By Emma Laws, Cathedral Archivist

If you visited the Cathedral over the last couple of days your gaze will almost certainly have been drawn upwards to the huge neon star suspended above the Nave. Peter Walker’s sculpture, The Light of Hope Star, is “a symbol of divine guidance, protection and oneness” and it has been making its way across the country since December 2020. 

 

People have been gazing up at the stars since the beginning of time. For centuries, stars remained a mystery until the great Italian astronomer, Galileo (1564-1642), pointed his telescope to the heavens and observed the Milky Way. Half a century later, the Polish astronomer, Johannes Hevalius (1611-1687), compiled his magnificent catalogue of the stars, mapping 600 previously unknown stars and a dozen constellations. The names he gave to certain stars are still used today although we now know there are billions and billions of stars in our galaxy alone.    

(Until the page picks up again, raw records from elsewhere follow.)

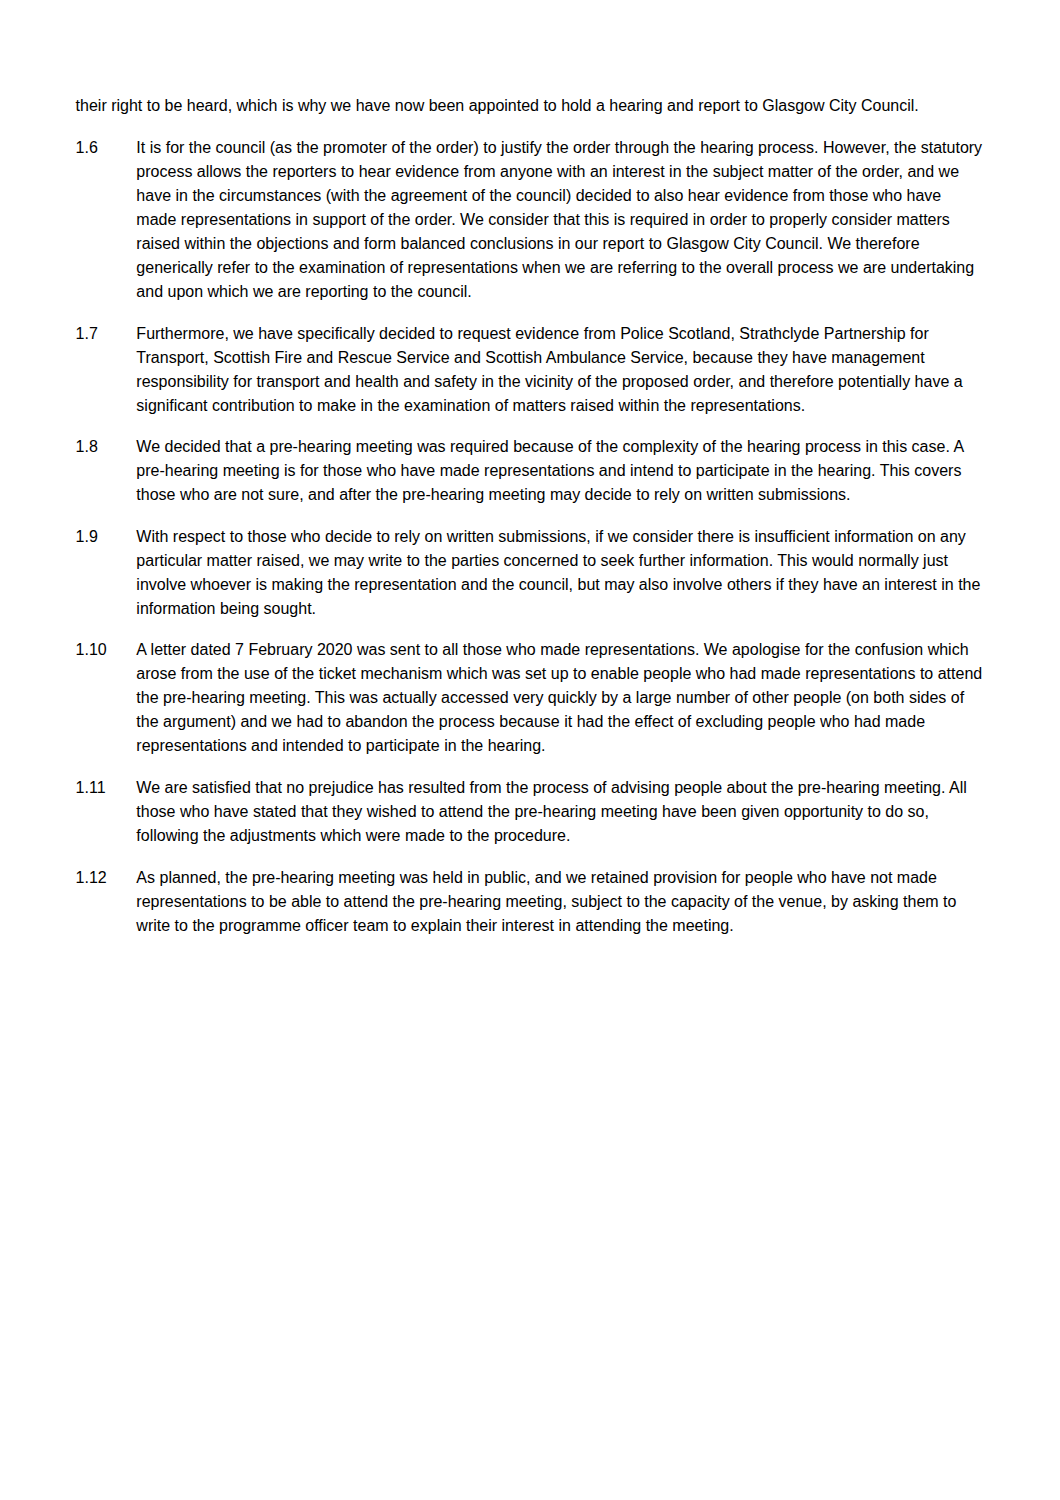their right to be heard, which is why we have now been appointed to hold a hearing and report to Glasgow City Council.
1.6
It is for the council (as the promoter of the order) to justify the order through the hearing process. However, the statutory process allows the reporters to hear evidence from anyone with an interest in the subject matter of the order, and we have in the circumstances (with the agreement of the council) decided to also hear evidence from those who have made representations in support of the order. We consider that this is required in order to properly consider matters raised within the objections and form balanced conclusions in our report to Glasgow City Council. We therefore generically refer to the examination of representations when we are referring to the overall process we are undertaking and upon which we are reporting to the council.
1.7
Furthermore, we have specifically decided to request evidence from Police Scotland, Strathclyde Partnership for Transport, Scottish Fire and Rescue Service and Scottish Ambulance Service, because they have management responsibility for transport and health and safety in the vicinity of the proposed order, and therefore potentially have a significant contribution to make in the examination of matters raised within the representations.
1.8
We decided that a pre-hearing meeting was required because of the complexity of the hearing process in this case. A pre-hearing meeting is for those who have made representations and intend to participate in the hearing. This covers those who are not sure, and after the pre-hearing meeting may decide to rely on written submissions.
1.9
With respect to those who decide to rely on written submissions, if we consider there is insufficient information on any particular matter raised, we may write to the parties concerned to seek further information. This would normally just involve whoever is making the representation and the council, but may also involve others if they have an interest in the information being sought.
1.10
A letter dated 7 February 2020 was sent to all those who made representations. We apologise for the confusion which arose from the use of the ticket mechanism which was set up to enable people who had made representations to attend the pre-hearing meeting. This was actually accessed very quickly by a large number of other people (on both sides of the argument) and we had to abandon the process because it had the effect of excluding people who had made representations and intended to participate in the hearing.
1.11
We are satisfied that no prejudice has resulted from the process of advising people about the pre-hearing meeting. All those who have stated that they wished to attend the pre-hearing meeting have been given opportunity to do so, following the adjustments which were made to the procedure.
1.12
As planned, the pre-hearing meeting was held in public, and we retained provision for people who have not made representations to be able to attend the pre-hearing meeting, subject to the capacity of the venue, by asking them to write to the programme officer team to explain their interest in attending the meeting.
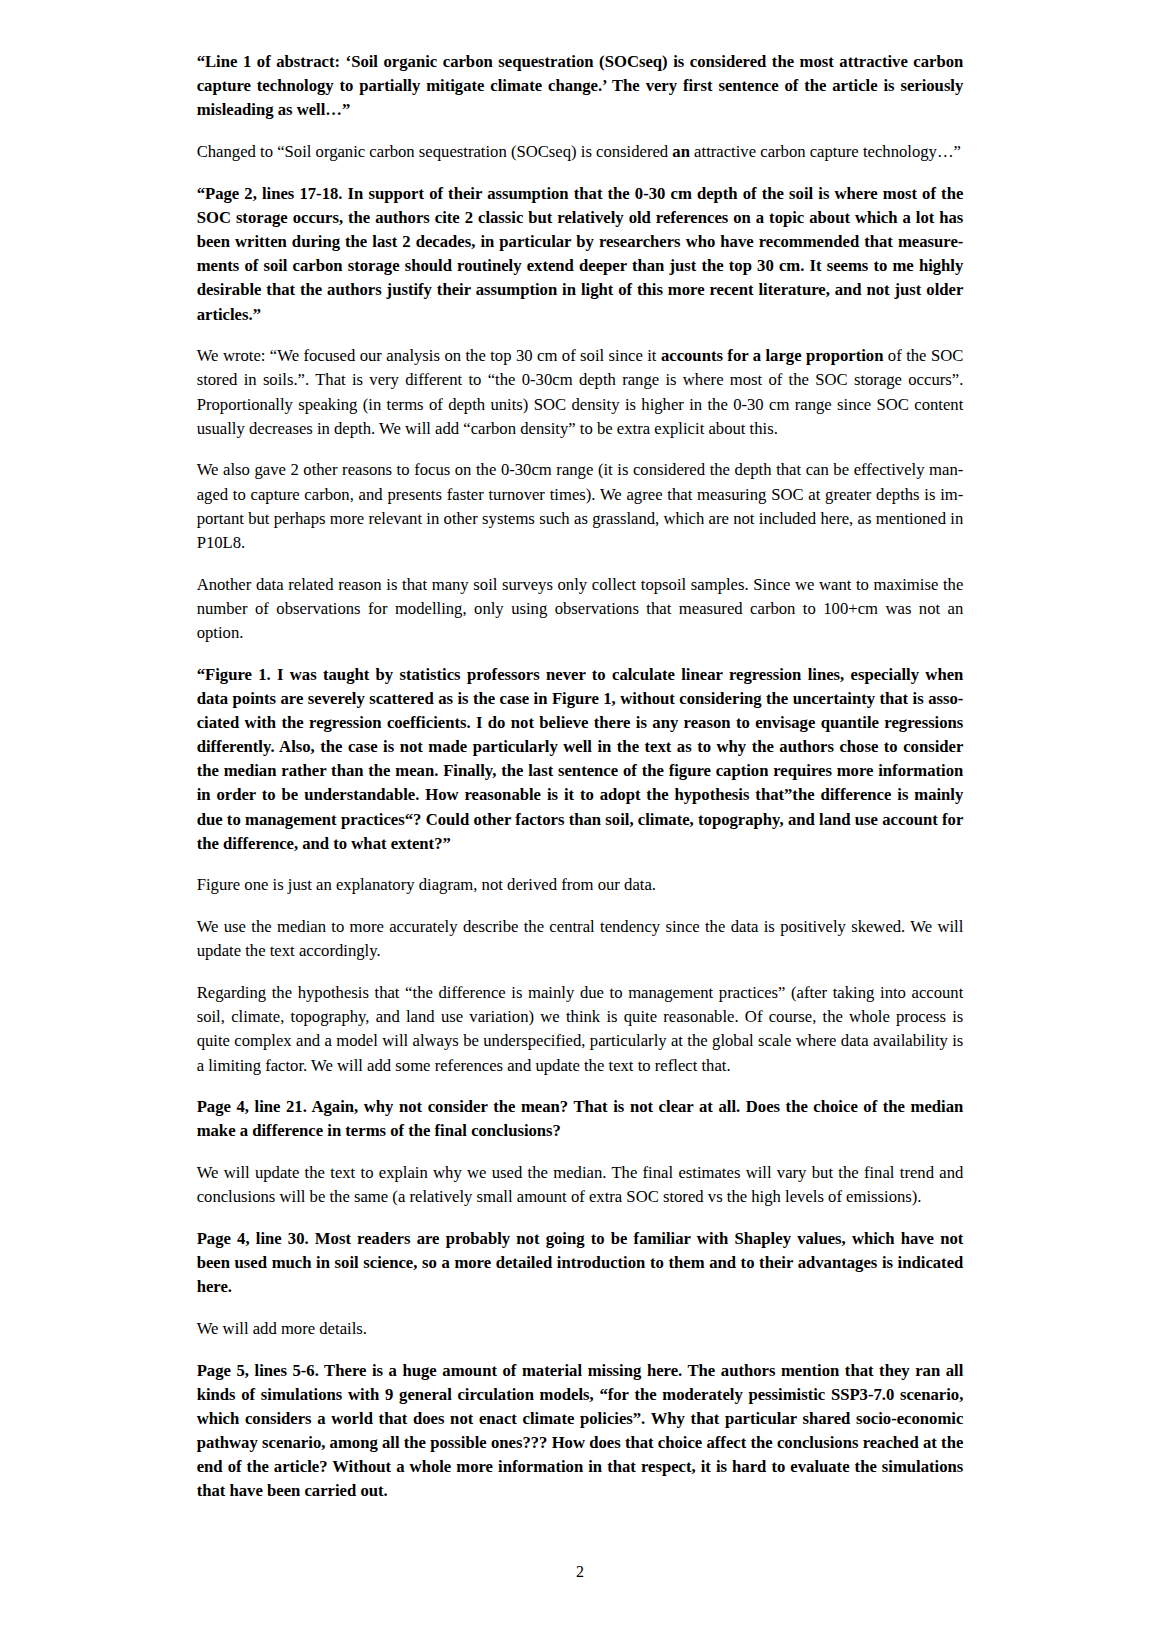“Line 1 of abstract: ‘Soil organic carbon sequestration (SOCseq) is considered the most attractive carbon capture technology to partially mitigate climate change.’ The very first sentence of the article is seriously misleading as well…”
Changed to “Soil organic carbon sequestration (SOCseq) is considered an attractive carbon capture technology…”
“Page 2, lines 17-18. In support of their assumption that the 0-30 cm depth of the soil is where most of the SOC storage occurs, the authors cite 2 classic but relatively old references on a topic about which a lot has been written during the last 2 decades, in particular by researchers who have recommended that measurements of soil carbon storage should routinely extend deeper than just the top 30 cm. It seems to me highly desirable that the authors justify their assumption in light of this more recent literature, and not just older articles.”
We wrote: “We focused our analysis on the top 30 cm of soil since it accounts for a large proportion of the SOC stored in soils.”. That is very different to “the 0-30cm depth range is where most of the SOC storage occurs”. Proportionally speaking (in terms of depth units) SOC density is higher in the 0-30 cm range since SOC content usually decreases in depth. We will add “carbon density” to be extra explicit about this.
We also gave 2 other reasons to focus on the 0-30cm range (it is considered the depth that can be effectively managed to capture carbon, and presents faster turnover times). We agree that measuring SOC at greater depths is important but perhaps more relevant in other systems such as grassland, which are not included here, as mentioned in P10L8.
Another data related reason is that many soil surveys only collect topsoil samples. Since we want to maximise the number of observations for modelling, only using observations that measured carbon to 100+cm was not an option.
“Figure 1. I was taught by statistics professors never to calculate linear regression lines, especially when data points are severely scattered as is the case in Figure 1, without considering the uncertainty that is associated with the regression coefficients. I do not believe there is any reason to envisage quantile regressions differently. Also, the case is not made particularly well in the text as to why the authors chose to consider the median rather than the mean. Finally, the last sentence of the figure caption requires more information in order to be understandable. How reasonable is it to adopt the hypothesis that”the difference is mainly due to management practices“? Could other factors than soil, climate, topography, and land use account for the difference, and to what extent?”
Figure one is just an explanatory diagram, not derived from our data.
We use the median to more accurately describe the central tendency since the data is positively skewed. We will update the text accordingly.
Regarding the hypothesis that “the difference is mainly due to management practices” (after taking into account soil, climate, topography, and land use variation) we think is quite reasonable. Of course, the whole process is quite complex and a model will always be underspecified, particularly at the global scale where data availability is a limiting factor. We will add some references and update the text to reflect that.
Page 4, line 21. Again, why not consider the mean? That is not clear at all. Does the choice of the median make a difference in terms of the final conclusions?
We will update the text to explain why we used the median. The final estimates will vary but the final trend and conclusions will be the same (a relatively small amount of extra SOC stored vs the high levels of emissions).
Page 4, line 30. Most readers are probably not going to be familiar with Shapley values, which have not been used much in soil science, so a more detailed introduction to them and to their advantages is indicated here.
We will add more details.
Page 5, lines 5-6. There is a huge amount of material missing here. The authors mention that they ran all kinds of simulations with 9 general circulation models, “for the moderately pessimistic SSP3-7.0 scenario, which considers a world that does not enact climate policies”. Why that particular shared socio-economic pathway scenario, among all the possible ones??? How does that choice affect the conclusions reached at the end of the article? Without a whole more information in that respect, it is hard to evaluate the simulations that have been carried out.
2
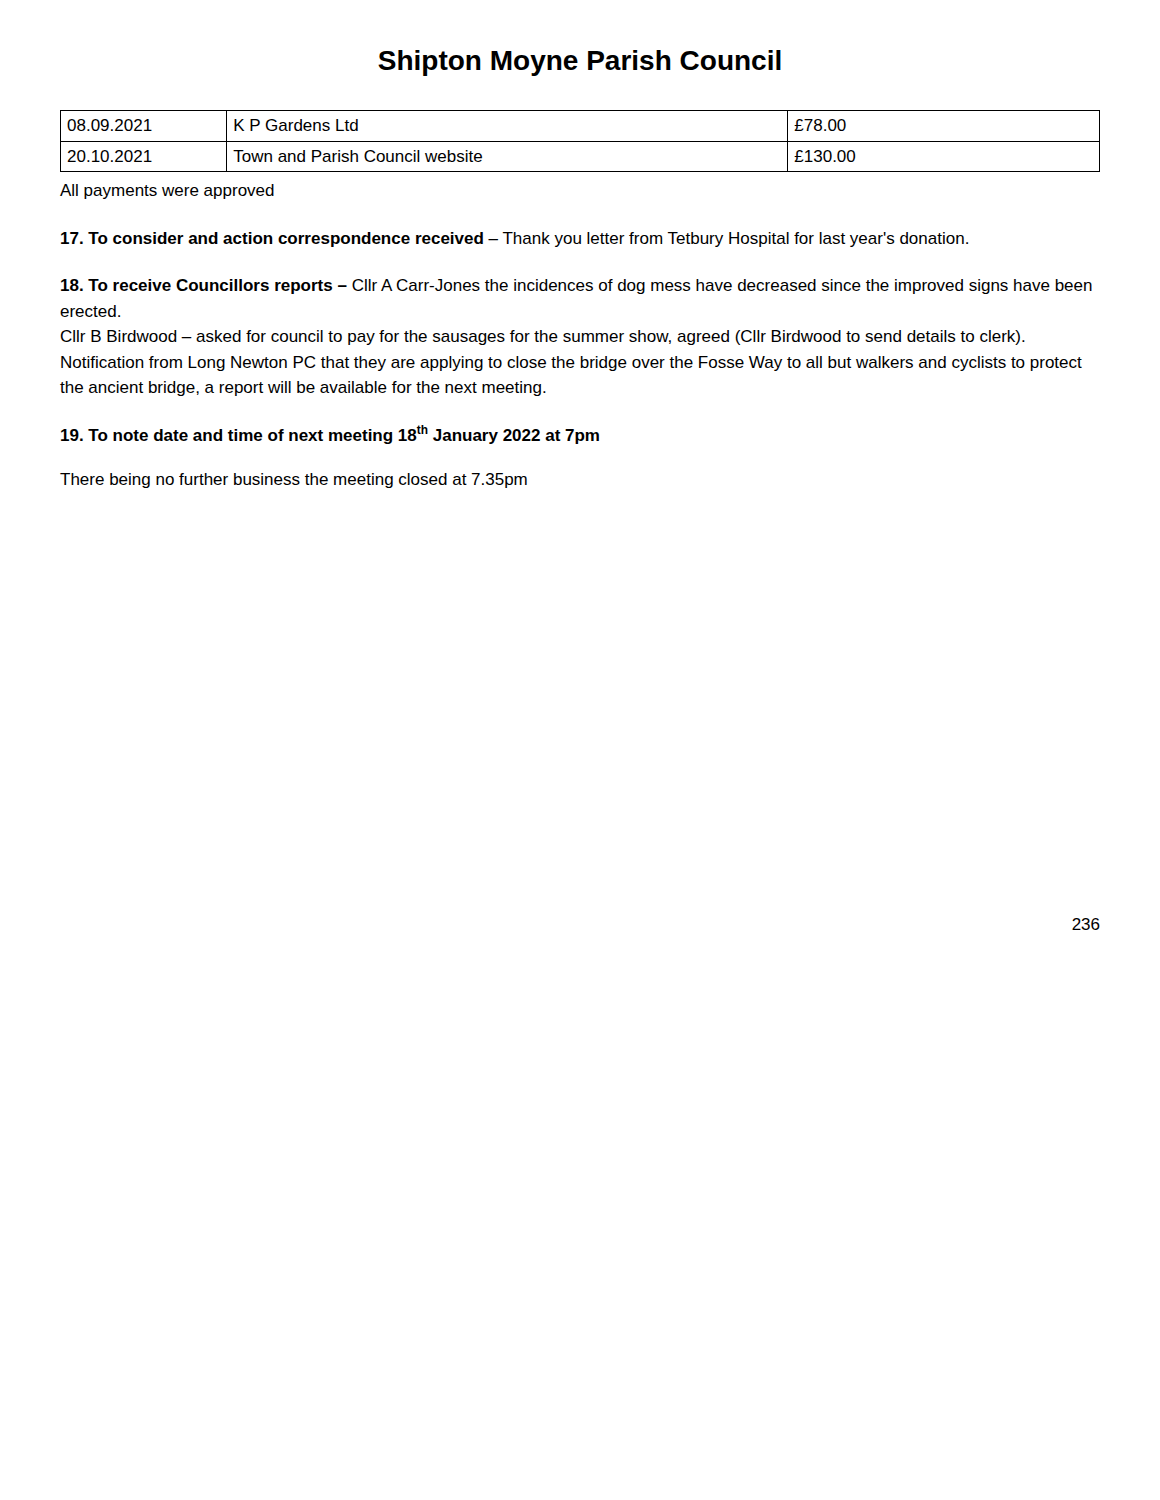Shipton Moyne Parish Council
| 08.09.2021 | K P Gardens Ltd | £78.00 |
| 20.10.2021 | Town and Parish Council website | £130.00 |
All payments were approved
17. To consider and action correspondence received – Thank you letter from Tetbury Hospital for last year's donation.
18. To receive Councillors reports – Cllr A Carr-Jones the incidences of dog mess have decreased since the improved signs have been erected.
Cllr B Birdwood – asked for council to pay for the sausages for the summer show, agreed (Cllr Birdwood to send details to clerk). Notification from Long Newton PC that they are applying to close the bridge over the Fosse Way to all but walkers and cyclists to protect the ancient bridge, a report will be available for the next meeting.
19. To note date and time of next meeting 18th January 2022 at 7pm
There being no further business the meeting closed at 7.35pm
236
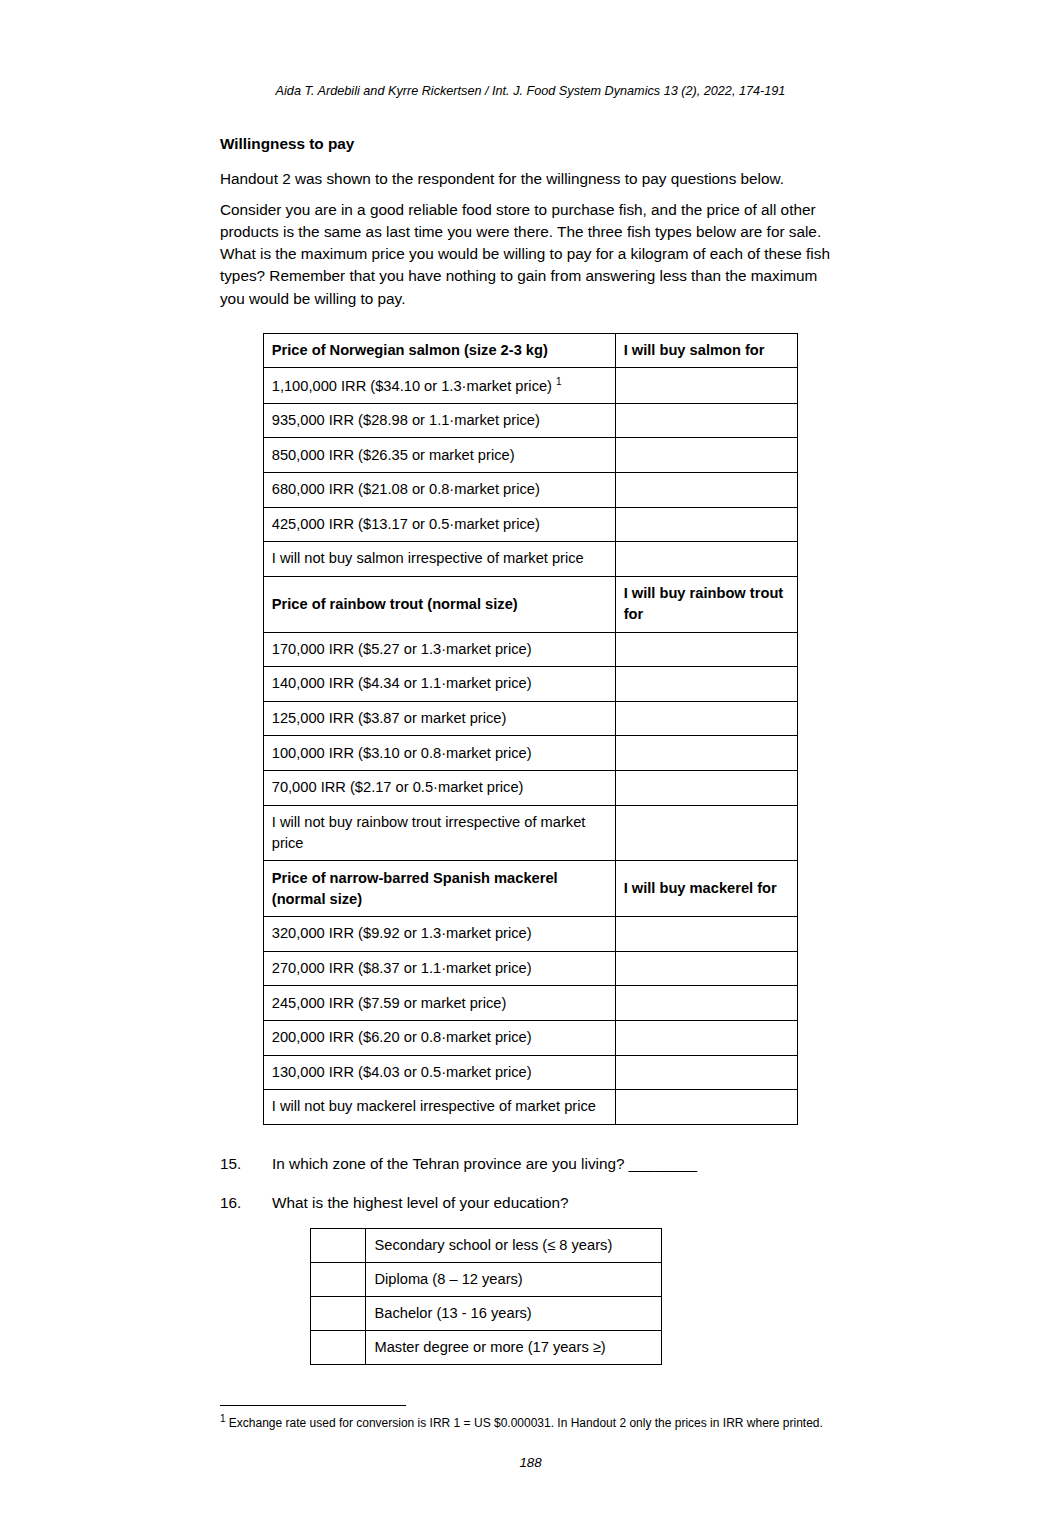Aida T. Ardebili and Kyrre Rickertsen / Int. J. Food System Dynamics 13 (2), 2022, 174-191
Willingness to pay
Handout 2 was shown to the respondent for the willingness to pay questions below.
Consider you are in a good reliable food store to purchase fish, and the price of all other products is the same as last time you were there. The three fish types below are for sale. What is the maximum price you would be willing to pay for a kilogram of each of these fish types? Remember that you have nothing to gain from answering less than the maximum you would be willing to pay.
| Price of Norwegian salmon (size 2-3 kg) | I will buy salmon for |
| 1,100,000 IRR ($34.10 or 1.3·market price) 1 | |
| 935,000 IRR ($28.98 or 1.1·market price) | |
| 850,000 IRR ($26.35 or market price) | |
| 680,000 IRR ($21.08 or 0.8·market price) | |
| 425,000 IRR ($13.17 or 0.5·market price) | |
| I will not buy salmon irrespective of market price | |
| Price of rainbow trout (normal size) | I will buy rainbow trout for |
| 170,000 IRR ($5.27 or 1.3·market price) | |
| 140,000 IRR ($4.34 or 1.1·market price) | |
| 125,000 IRR ($3.87 or market price) | |
| 100,000 IRR ($3.10 or 0.8·market price) | |
| 70,000 IRR ($2.17 or 0.5·market price) | |
| I will not buy rainbow trout irrespective of market price | |
| Price of narrow-barred Spanish mackerel (normal size) | I will buy mackerel for |
| 320,000 IRR ($9.92 or 1.3·market price) | |
| 270,000 IRR ($8.37 or 1.1·market price) | |
| 245,000 IRR ($7.59 or market price) | |
| 200,000 IRR ($6.20 or 0.8·market price) | |
| 130,000 IRR ($4.03 or 0.5·market price) | |
| I will not buy mackerel irrespective of market price | |
15. In which zone of the Tehran province are you living? ________
16. What is the highest level of your education?
| | Secondary school or less (≤ 8 years) |
| | Diploma (8 – 12 years) |
| | Bachelor (13 - 16 years) |
| | Master degree or more (17 years ≥) |
1 Exchange rate used for conversion is IRR 1 = US $0.000031. In Handout 2 only the prices in IRR where printed.
188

This week’s image from the Cathedral Library depicts a ‘stella crinita’, or ‘hairy star’. It isn’t actually a star; in ancient times, people perceived comets as stars with long, trailing hair. Comets were believed to be omens of fortune, sometimes good, sometimes bad; indeed, the earliest depiction of Halley’s Comet is in the Bayeux Tapestry where it was believed to have foretold the Norman Conquest of 1066 – good for William, bad for Harold. This later woodcut of the ‘hairy star’ is from the Cathedral’s copy of the Nuremberg Chronicle (1493), an extraordinary illustrated history of the world which references the sighting of Halley’s Comet in 684.

For centuries, scientists debated whether comets were shooting stars or planets, travelling in orbits or straight lines. It was Edmund Halley (1656-1742) who realised that the comet (now named after him) had made several previous appearances and would come round again. Now we know that comets are not ‘hairy stars’ at all but ‘dirty snowballs’, masses of rocky material, dust, gas and ice, orbiting around the Sun. If you didn’t spot the Nishimura Comet in the sky this week (it was closest to the Earth on Tuesday morning), you’ll have to wait approximately another 434 years for it to swing by again. Fortunately, The Light of Hope Star is much easier to spot and it’s here at the Cathedral until 6 January 2024.